There are also scenarios where a low CTR is something that can be less important, and this is where you would allow for the overall account to have a lower CTR then high converting Ad Groups. For example, you might have noticed that a lot of people search for repair services for their white goods, say a fridge in this case. Most of the search traffic looking for repairs does end up getting someone to come and repair their broken fridge however there is also a percentage that finds the cost of repairs not significantly lower than buying a new fridge and so they decide to buy a new fridge. Before this traffic then starts to look for someone to sell them the fridge of their dreams, there is a small window of opportunity to present yourself to them as a place to buy before having to compete with your regular competition. So you create an ad group targeting keywords related to fridge repairs and you write your ad text to encourage search traffic not to waste money on repairs for a short term solution and to instead invest the extra money in a brand new fridge. After a period of time the ad groups show to have a CTR of 0.5% but a conversion rate of 5%. If the average position of the ad is in the top 3 or 4 and still produces these results it’s not necessarily something you can improve all that much. In fact the main thing you want to focus on with an ad group like this is filtering out irrelevant clicks as much as possible, making sure that your bounce rate is low which would indicate that you’re not accidently paying for clicks for people that think you do repairs. A headline on the ad text saying something like “Wasting Money on Repairs?” would be a good starting point to avoid accruing clicks that think you provide repairs when you don’t.

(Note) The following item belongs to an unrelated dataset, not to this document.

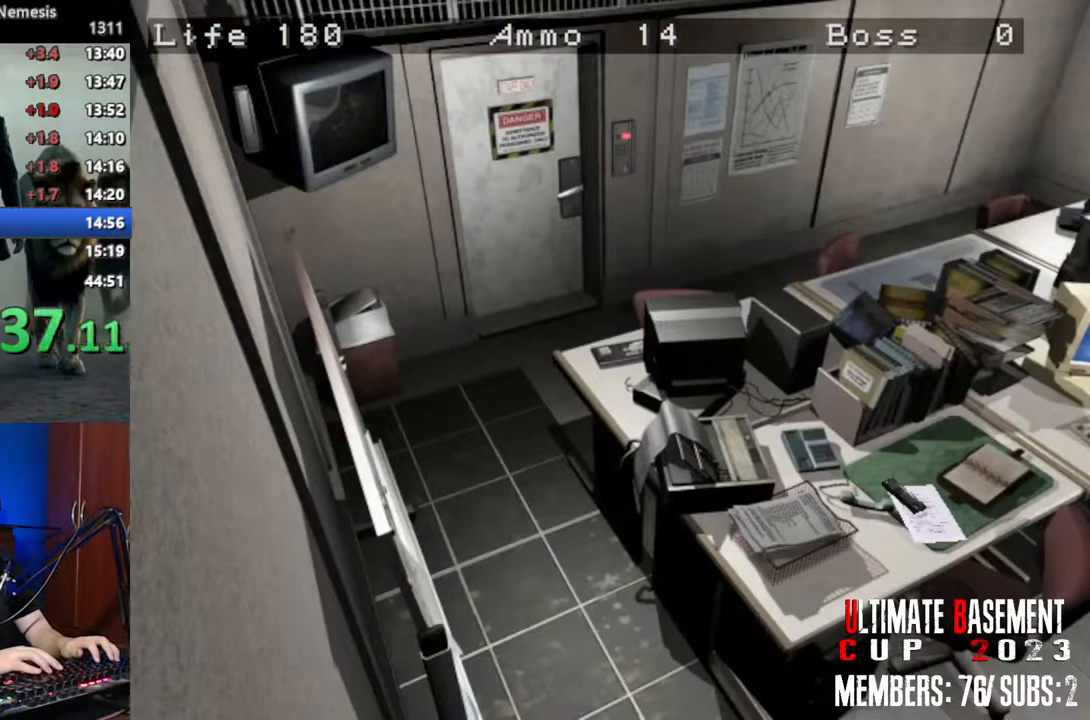
{"keys": ["shift"], "events": [[300, "q", "up"]]}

There are many scenarios like the ones discussed where a high or low CTR will be observed, so remember when looking at your account to focus on the individual strategies themselves rather then the account summary of performance. You might spend hours improving a CTR on a branding style advertising strategy which ends up improving your overall CTR but increasing your total cost and significantly lowering your return on investment, the main thing that should matter to you when advertising is your return on investment.